We don't cover Vita games on Pocket Gamer much anymore, but when a game like Punch Line comes around, exceptions can be made.
It's a visual novel in which the main character is a ghost who can't look at girl's underwear twice in a row, because if he does then everyone on Earth will be killed by a giant asteroid.
Still here? Good, because aside from being a very, very stupid game about not upskirting women, Punch Line is also hilarious, weirdly dark and violent, and overall a brilliant visual novel for the hardcore nerds out there.
Keep it in your pantsu
We're not joking about that initial set-up by the way - your character, Yuta, has his body stolen by a spirit, and has to work out how to get it back using his newfound ghost powers.
Each episode of the game is split into very obvious chunks - a setup, a "Trick Part", a "Trick Chain Part", and then the conclusion to the shenanigans.
The setup sees you looking through the six rooms in the house you're currently haunting, four of which are usually occupied by attractive anime women with a penchant for wearing skirts and spreading their legs.
Once you've caught up on the day's goings on and found out your objective, it's onto the real gameplay - the Trick Part.
In almost every episode you'll need to raise your Spirit Level before continuing on, meaning you have to scare the women by knocking stuff off shelves, turning on TVs, and so on.
You're given a selection of fixed camera locations from which to look around their rooms and find things to interact with, one of which is usually pointed directly up the girl's clothes and right at their underwear.
If you do find yourself looking at their underwear, you've got a brief window to resist the camera's pull and look somewhere else before it's game over. No, this isn't a joke.
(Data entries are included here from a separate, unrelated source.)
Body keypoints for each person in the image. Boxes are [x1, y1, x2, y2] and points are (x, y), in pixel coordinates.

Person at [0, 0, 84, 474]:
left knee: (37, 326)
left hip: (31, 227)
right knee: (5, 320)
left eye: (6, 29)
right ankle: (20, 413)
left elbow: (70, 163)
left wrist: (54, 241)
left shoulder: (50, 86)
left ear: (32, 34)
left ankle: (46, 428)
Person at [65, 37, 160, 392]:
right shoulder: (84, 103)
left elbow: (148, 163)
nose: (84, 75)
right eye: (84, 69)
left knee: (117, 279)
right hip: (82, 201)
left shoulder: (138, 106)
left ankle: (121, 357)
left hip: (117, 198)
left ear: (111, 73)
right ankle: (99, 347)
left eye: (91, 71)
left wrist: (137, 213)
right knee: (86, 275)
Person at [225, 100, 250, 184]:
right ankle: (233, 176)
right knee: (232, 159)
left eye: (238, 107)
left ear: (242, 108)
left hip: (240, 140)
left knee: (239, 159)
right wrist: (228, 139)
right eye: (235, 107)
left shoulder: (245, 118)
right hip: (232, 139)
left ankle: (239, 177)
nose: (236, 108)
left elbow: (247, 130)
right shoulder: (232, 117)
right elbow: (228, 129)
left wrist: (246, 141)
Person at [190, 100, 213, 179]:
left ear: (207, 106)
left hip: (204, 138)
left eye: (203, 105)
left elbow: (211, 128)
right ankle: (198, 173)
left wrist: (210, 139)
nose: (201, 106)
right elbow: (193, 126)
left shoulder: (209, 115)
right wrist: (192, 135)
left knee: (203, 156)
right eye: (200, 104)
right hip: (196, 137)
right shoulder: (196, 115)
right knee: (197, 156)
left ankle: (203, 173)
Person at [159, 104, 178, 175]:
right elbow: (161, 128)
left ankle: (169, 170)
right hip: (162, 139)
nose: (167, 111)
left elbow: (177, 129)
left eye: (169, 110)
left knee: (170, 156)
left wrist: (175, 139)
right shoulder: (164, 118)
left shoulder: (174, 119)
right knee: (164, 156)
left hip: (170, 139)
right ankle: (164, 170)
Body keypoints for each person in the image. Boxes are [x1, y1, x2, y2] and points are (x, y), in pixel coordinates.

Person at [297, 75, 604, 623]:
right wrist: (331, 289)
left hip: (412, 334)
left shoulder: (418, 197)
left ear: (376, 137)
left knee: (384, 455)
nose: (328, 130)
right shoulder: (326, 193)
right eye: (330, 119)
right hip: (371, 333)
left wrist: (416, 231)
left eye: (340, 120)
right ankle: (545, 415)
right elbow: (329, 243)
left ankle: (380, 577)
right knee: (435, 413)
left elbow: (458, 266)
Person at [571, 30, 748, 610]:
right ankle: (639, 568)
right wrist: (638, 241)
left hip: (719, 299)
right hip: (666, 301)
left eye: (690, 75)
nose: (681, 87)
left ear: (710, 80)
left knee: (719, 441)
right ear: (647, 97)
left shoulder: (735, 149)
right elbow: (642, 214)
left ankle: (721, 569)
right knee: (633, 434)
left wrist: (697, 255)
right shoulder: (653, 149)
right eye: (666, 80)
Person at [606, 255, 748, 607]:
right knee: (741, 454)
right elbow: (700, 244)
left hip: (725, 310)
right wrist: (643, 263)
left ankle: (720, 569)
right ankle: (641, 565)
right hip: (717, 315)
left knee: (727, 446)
Level up your Spirit Level and it's onto the Trick Chain Part, where you do essentially the same thing all over again, but this time you're setting up a series of events which will somehow lead you to completing your objective.
Laid out in this fashion, it doesn't sound particularly exciting. And, honestly, it's all a little too easy - this is a visual novel after all.
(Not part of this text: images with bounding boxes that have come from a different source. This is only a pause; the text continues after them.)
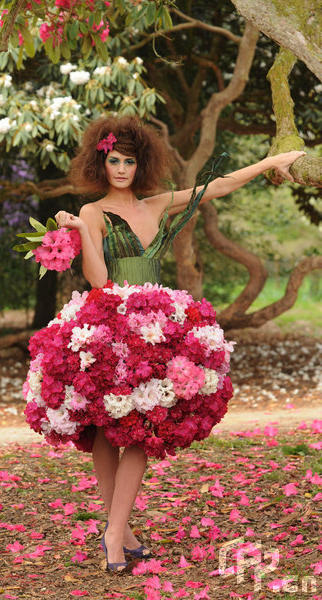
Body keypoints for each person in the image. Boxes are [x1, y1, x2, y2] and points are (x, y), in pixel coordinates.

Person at [54, 115, 305, 573]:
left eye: (130, 161)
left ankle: (114, 530)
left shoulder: (157, 204)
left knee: (143, 431)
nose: (123, 169)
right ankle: (119, 531)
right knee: (107, 430)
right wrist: (77, 232)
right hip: (109, 323)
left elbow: (217, 188)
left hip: (159, 326)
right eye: (114, 160)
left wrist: (273, 158)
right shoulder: (91, 212)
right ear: (101, 162)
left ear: (141, 163)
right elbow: (98, 278)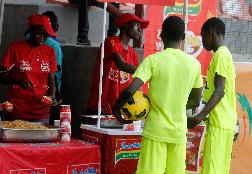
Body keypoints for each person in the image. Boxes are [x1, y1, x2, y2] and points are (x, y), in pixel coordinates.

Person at [113, 16, 203, 174]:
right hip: (178, 133)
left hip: (156, 131)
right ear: (183, 37)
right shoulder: (194, 65)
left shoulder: (153, 60)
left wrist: (117, 110)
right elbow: (195, 100)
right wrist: (176, 103)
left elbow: (130, 90)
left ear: (161, 36)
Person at [189, 17, 237, 174]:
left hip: (219, 122)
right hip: (225, 122)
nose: (202, 41)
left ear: (210, 32)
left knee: (212, 170)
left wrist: (200, 116)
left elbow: (220, 91)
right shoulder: (224, 54)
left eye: (202, 36)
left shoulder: (221, 55)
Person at [0, 14, 58, 124]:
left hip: (41, 112)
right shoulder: (15, 48)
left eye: (45, 35)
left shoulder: (50, 51)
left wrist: (52, 96)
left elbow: (51, 79)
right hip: (17, 111)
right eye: (39, 34)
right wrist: (18, 81)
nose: (42, 38)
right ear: (31, 30)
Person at [87, 13, 149, 115]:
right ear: (125, 25)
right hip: (100, 107)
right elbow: (121, 64)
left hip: (120, 110)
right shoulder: (110, 42)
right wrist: (145, 71)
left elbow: (135, 83)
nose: (140, 30)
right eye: (136, 25)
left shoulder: (133, 54)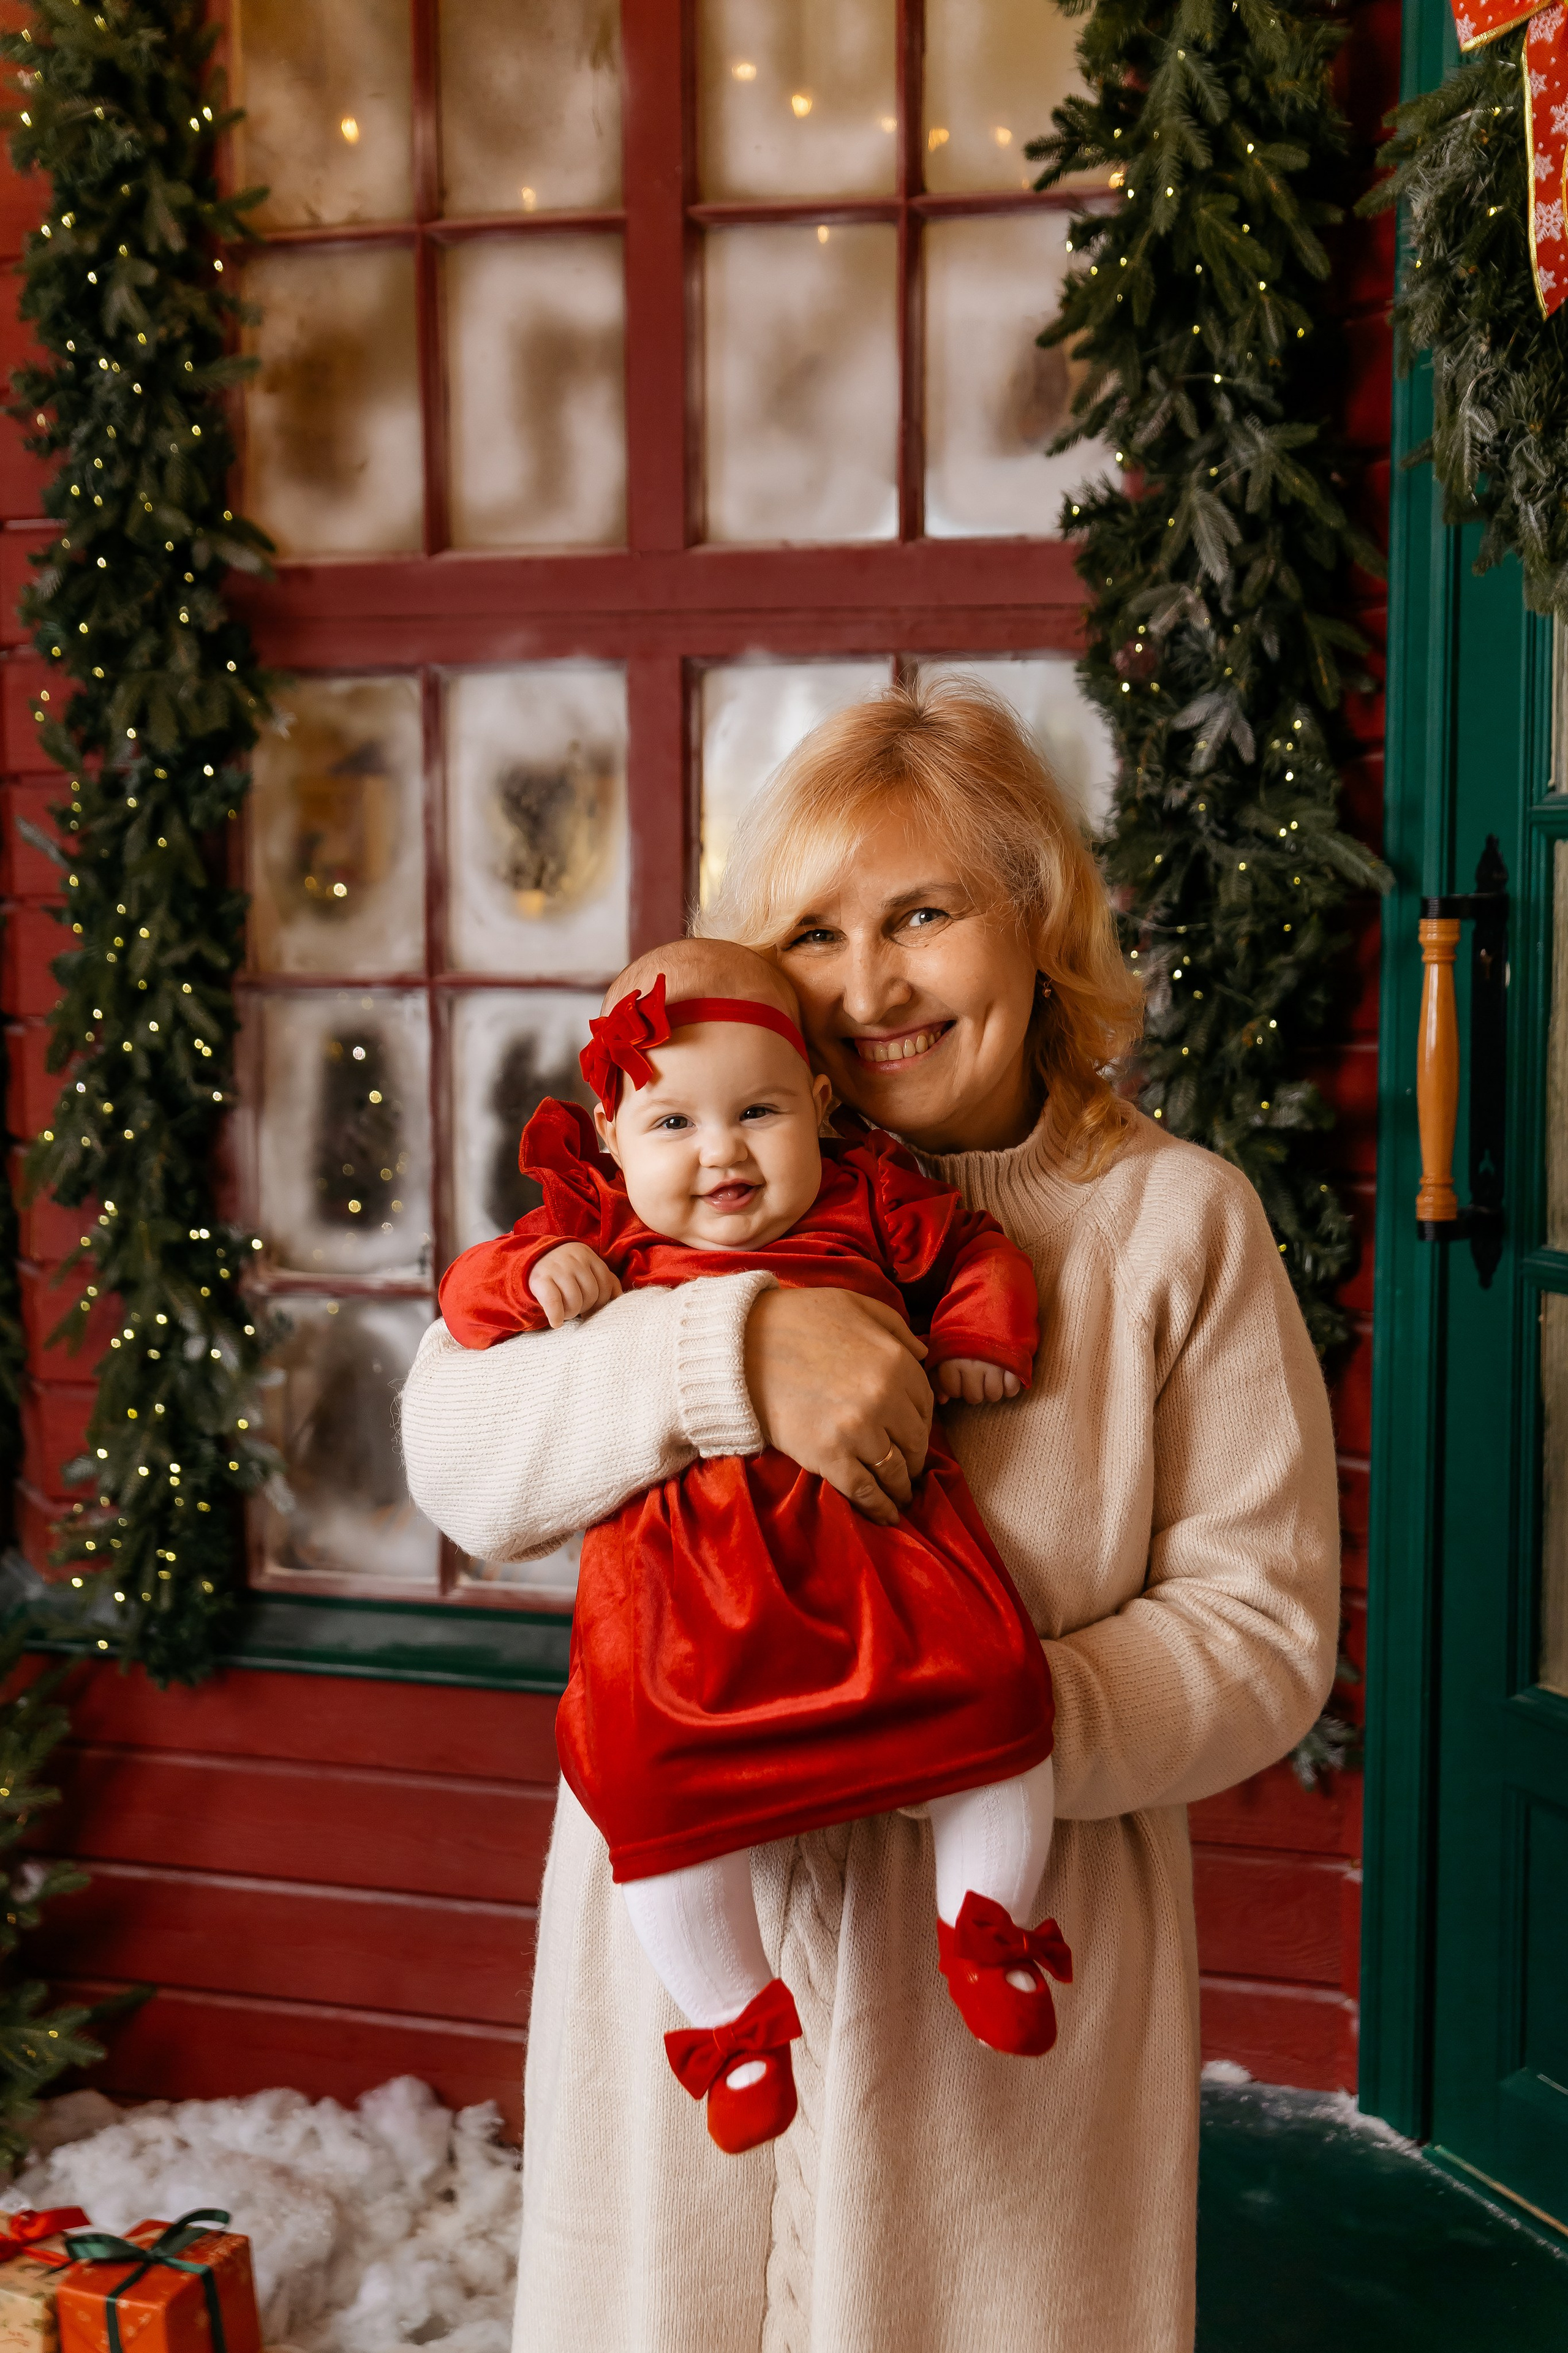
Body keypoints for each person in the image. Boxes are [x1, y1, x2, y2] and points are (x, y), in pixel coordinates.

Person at [401, 680, 1340, 2353]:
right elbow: (458, 1461)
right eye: (814, 935)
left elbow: (1260, 1635)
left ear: (1038, 922)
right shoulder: (650, 1191)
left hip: (996, 2056)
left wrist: (949, 1719)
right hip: (678, 2021)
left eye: (924, 915)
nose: (868, 989)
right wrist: (723, 1351)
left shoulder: (1174, 1226)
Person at [435, 937, 1065, 2156]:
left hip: (881, 1557)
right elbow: (470, 1302)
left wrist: (981, 1333)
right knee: (640, 1781)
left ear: (820, 1107)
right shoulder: (600, 1228)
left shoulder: (869, 1200)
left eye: (757, 1112)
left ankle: (988, 1926)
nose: (720, 1151)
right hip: (680, 1605)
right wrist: (538, 1270)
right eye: (673, 1122)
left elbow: (977, 1252)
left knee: (994, 1694)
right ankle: (734, 2021)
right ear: (611, 1138)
Even the Trick Chains, which requires such stupid, sideways logic to even begin to understand how they would work, are surprisingly simple to set up once you've got the hang of things.
But the main draw here is the writing. Penned by Zero Escape series director Kotaro Uchikoshi, it's a mixture of stupid anime tropes, bad jokes, and sudden dark and violent outbursts as the story twists and turns in totally unexpected ways every five minutes.
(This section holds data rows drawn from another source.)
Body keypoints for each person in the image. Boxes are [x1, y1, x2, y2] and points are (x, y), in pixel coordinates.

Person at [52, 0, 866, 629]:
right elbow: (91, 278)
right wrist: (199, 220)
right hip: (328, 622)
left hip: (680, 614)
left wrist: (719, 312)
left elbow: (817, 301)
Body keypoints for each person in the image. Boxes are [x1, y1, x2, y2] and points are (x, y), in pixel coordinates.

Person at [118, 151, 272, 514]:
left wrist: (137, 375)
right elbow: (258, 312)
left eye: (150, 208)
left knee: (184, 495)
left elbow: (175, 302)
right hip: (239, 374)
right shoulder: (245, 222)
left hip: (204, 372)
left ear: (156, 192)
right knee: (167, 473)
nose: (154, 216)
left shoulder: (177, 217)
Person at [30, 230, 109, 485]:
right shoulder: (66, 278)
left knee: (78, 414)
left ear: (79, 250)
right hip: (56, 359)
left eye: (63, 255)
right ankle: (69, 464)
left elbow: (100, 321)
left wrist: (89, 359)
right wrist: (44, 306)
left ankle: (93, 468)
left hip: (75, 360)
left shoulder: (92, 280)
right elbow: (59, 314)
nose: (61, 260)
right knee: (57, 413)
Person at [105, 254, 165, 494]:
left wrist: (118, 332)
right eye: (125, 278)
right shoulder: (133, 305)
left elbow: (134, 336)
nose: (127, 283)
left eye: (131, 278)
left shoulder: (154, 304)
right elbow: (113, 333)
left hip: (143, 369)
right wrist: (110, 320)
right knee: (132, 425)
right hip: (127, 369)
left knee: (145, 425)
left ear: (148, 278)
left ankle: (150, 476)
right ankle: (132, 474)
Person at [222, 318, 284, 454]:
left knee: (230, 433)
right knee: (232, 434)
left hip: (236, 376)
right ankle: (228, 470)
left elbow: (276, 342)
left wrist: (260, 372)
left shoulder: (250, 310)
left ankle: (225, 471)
It's easy to dismiss as silly anime nerd fluff, but Punch Line does actually have quite a compelling narrative running through it, complete with mysterious terrorist groups, hidden identities, and the near-constant threat of a bloody death.
That's not to say it's all good. Some of the translation work is a bit sloppy - character names appear in the wrong place on occasion, and some of the jokes straight up don't make sense.
On top of that, you're subjected to a number of repeated, unskippable cutscenes more frequently than is frankly tolerable, no matter how well-animated they may be.
The last laugh
But overall, Punch Line is a surprising game. On the surface it's a dumb story about not being a pervert, and it proudly carries that idiotic premise throughout the entire game and cements it deep within the narrative.
Yet underneath all that silliness is a wonderful script, bizarre but brilliant puzzles, and a dark undertone which keeps it all from getting too daft.
If you're not a visual novel person, this isn't going to sway you. But if you like yourself some well-written anime nonsense, you should definitely check it out.